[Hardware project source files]
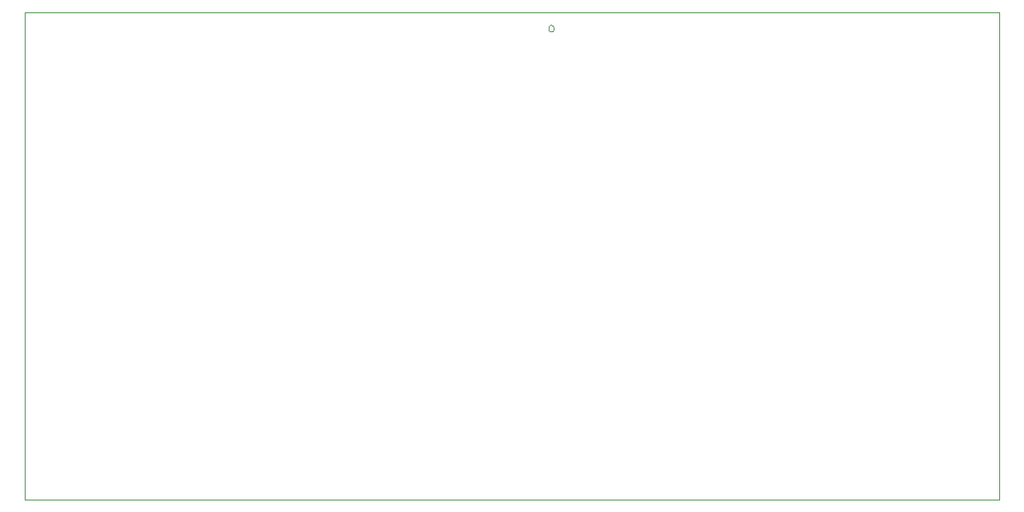
<source format=gm1>
%TF.GenerationSoftware,KiCad,Pcbnew,9.0.2*%
%TF.CreationDate,2025-07-16T05:03:17+03:00*%
%TF.ProjectId,dcesc-ga25,64636573-632d-4676-9132-352e6b696361,rev?*%
%TF.SameCoordinates,Original*%
%TF.FileFunction,Profile,NP*%
%FSLAX45Y45*%
G04 Gerber Fmt 4.5, Leading zero omitted, Abs format (unit mm)*
G04 Created by KiCad (PCBNEW 9.0.2) date 2025-07-16 05:03:17*
%MOMM*%
%LPD*%
G01*
G04 APERTURE LIST*
%TA.AperFunction,Profile*%
%ADD10C,0.050000*%
%TD*%
%TA.AperFunction,Profile*%
%ADD11C,0.010000*%
%TD*%
G04 APERTURE END LIST*
D10*
X10000000Y-5000000D02*
X20000000Y-5000000D01*
X20000000Y-10000000D01*
X10000000Y-10000000D01*
X10000000Y-5000000D01*
D11*
%TO.C,X12*%
X15379000Y-5175000D02*
X15379000Y-5155000D01*
X15431000Y-5155000D02*
X15431000Y-5175000D01*
X15379000Y-5155000D02*
G75*
G02*
X15405000Y-5129000I26000J0D01*
G01*
X15405000Y-5129000D02*
G75*
G02*
X15431000Y-5155000I0J-26000D01*
G01*
X15405000Y-5201000D02*
G75*
G02*
X15379000Y-5175000I0J26000D01*
G01*
X15431000Y-5175000D02*
G75*
G02*
X15405000Y-5201000I-26000J0D01*
G01*
%TD*%
M02*

</source>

■ **HOW TO COMPLETE THIS TASK**
Make a word-for-word copy of the records above, excluding all pictures.

■ **EXERCISE OUTPUT**
<source format=gm1>
%TF.GenerationSoftware,KiCad,Pcbnew,9.0.2*%
%TF.CreationDate,2025-07-16T05:03:17+03:00*%
%TF.ProjectId,dcesc-ga25,64636573-632d-4676-9132-352e6b696361,rev?*%
%TF.SameCoordinates,Original*%
%TF.FileFunction,Profile,NP*%
%FSLAX45Y45*%
G04 Gerber Fmt 4.5, Leading zero omitted, Abs format (unit mm)*
G04 Created by KiCad (PCBNEW 9.0.2) date 2025-07-16 05:03:17*
%MOMM*%
%LPD*%
G01*
G04 APERTURE LIST*
%TA.AperFunction,Profile*%
%ADD10C,0.050000*%
%TD*%
%TA.AperFunction,Profile*%
%ADD11C,0.010000*%
%TD*%
G04 APERTURE END LIST*
D10*
X10000000Y-5000000D02*
X20000000Y-5000000D01*
X20000000Y-10000000D01*
X10000000Y-10000000D01*
X10000000Y-5000000D01*
D11*
%TO.C,X12*%
X15379000Y-5175000D02*
X15379000Y-5155000D01*
X15431000Y-5155000D02*
X15431000Y-5175000D01*
X15379000Y-5155000D02*
G75*
G02*
X15405000Y-5129000I26000J0D01*
G01*
X15405000Y-5129000D02*
G75*
G02*
X15431000Y-5155000I0J-26000D01*
G01*
X15405000Y-5201000D02*
G75*
G02*
X15379000Y-5175000I0J26000D01*
G01*
X15431000Y-5175000D02*
G75*
G02*
X15405000Y-5201000I-26000J0D01*
G01*
%TD*%
M02*

</source>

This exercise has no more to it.